Deputados aprovam recuo na lei dos impedimentos dos juízes

A Assembleia da República aprovou esta quarta-feira, na especialidade, a limitação dos atos processuais que afastam das fases de instrução e julgamento os juízes que tenha intervindo na anterior fase de inquérito. A revisão da lei, reivindicada pelos magistrados, incide sobre uma norma do pacote anticorrupção que, em março de 2022, alargara os impedimentos dos juízes.
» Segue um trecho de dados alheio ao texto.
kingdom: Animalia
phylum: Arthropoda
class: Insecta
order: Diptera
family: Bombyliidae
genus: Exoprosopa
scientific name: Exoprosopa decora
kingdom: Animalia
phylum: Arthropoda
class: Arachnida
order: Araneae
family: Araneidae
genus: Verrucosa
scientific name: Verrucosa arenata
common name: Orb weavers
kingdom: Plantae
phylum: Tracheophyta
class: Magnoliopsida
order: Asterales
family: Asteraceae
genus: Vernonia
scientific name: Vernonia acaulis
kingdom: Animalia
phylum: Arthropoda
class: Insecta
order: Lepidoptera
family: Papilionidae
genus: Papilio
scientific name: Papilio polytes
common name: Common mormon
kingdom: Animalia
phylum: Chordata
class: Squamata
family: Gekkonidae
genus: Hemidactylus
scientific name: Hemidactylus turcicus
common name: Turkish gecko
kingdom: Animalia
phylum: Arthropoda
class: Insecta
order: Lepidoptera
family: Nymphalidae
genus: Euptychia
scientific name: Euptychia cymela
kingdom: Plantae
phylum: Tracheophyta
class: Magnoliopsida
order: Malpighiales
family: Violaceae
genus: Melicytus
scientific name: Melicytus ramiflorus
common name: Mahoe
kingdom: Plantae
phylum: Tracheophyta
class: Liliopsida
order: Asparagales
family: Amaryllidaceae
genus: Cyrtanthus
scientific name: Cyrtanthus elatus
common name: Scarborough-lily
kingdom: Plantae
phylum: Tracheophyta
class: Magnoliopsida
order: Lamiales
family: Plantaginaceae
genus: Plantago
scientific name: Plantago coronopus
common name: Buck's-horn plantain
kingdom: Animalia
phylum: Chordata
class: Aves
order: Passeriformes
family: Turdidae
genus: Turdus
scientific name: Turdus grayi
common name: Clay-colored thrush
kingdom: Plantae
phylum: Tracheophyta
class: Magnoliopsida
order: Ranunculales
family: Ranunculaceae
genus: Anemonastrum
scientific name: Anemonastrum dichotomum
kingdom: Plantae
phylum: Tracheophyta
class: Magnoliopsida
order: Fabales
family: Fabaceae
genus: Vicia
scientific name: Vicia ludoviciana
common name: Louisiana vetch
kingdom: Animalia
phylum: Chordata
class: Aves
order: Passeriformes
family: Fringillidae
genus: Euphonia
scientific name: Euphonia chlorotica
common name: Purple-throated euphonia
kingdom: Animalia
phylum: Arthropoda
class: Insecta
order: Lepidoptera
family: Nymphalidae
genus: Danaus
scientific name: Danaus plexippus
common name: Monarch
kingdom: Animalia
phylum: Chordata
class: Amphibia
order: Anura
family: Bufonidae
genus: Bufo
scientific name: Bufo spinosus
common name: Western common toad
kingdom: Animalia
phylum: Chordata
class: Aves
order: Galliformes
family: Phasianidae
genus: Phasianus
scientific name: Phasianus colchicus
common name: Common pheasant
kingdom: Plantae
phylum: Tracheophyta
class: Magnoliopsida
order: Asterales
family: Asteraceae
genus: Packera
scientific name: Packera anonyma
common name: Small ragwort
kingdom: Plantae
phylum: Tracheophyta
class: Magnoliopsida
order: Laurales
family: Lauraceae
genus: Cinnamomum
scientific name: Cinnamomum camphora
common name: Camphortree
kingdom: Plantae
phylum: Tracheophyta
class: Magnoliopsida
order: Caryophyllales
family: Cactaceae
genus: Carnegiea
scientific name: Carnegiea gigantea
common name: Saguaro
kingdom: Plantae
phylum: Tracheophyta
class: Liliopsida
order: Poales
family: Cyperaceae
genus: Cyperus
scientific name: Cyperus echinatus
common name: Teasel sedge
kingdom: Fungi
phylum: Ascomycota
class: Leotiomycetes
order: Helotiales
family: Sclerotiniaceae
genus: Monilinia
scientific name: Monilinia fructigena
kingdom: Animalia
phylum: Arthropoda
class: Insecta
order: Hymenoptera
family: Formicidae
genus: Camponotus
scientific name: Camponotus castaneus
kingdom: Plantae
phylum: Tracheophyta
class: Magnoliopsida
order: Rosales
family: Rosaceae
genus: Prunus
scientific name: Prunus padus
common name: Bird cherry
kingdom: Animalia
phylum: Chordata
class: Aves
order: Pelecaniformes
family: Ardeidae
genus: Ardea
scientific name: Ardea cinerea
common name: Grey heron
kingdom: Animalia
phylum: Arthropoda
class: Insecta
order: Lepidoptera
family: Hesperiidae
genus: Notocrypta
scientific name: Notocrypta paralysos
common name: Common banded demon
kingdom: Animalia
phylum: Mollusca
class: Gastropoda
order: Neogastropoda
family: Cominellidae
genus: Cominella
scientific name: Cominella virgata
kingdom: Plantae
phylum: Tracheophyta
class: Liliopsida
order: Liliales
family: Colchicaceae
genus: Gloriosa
Em causa está a proibição de um juiz dirigir a instrução de um processo com o qual tenha tido contacto durante a investigação, liderada pelo Ministério Público.

O alargamento dos impedimentos teve origem numa proposta, de junho de 2021, na qual o Ministério de Justiça, à data tutelado por Francisca Van Dunem, defendia que apenas deviam ficar impedidos de decidir se uma acusação tem condições para seguir para julgamento (a chamada decisão instrutória) os magistrados que, na fase de inquérito, tivessem aplicado medidas de coação como a proibição de contactos, a prisão domiciliária ou a prisão preventiva.

Só que, no Parlamento, os impedimentos acabaram, por proposta do PSD e com o acordo do PS, por passar a abranger qualquer ato processual praticado pelo juiz na fase de inquérito. Paralelamente, a lei passou a determinar que qualquer ato praticado na fase de instrução impediria o juiz de participar na fase seguinte, de julgamento do processo.

Em novembro de 2021, o pacote anticorrupção foi aprovado por unanimidade pela Assembleia da República, com o Chega ausente, e, semanas depois, promulgado pelo presidente da República, Marcelo Rebelo de Sousa. Em março de 2022, entrou em vigor, numa altura em que o Conselho Superior da Magistratura já alertara para o caos que se iria seguir nos tribunais, por alegada falta de juízes. Desde então, foram adiadas centenas de diligências.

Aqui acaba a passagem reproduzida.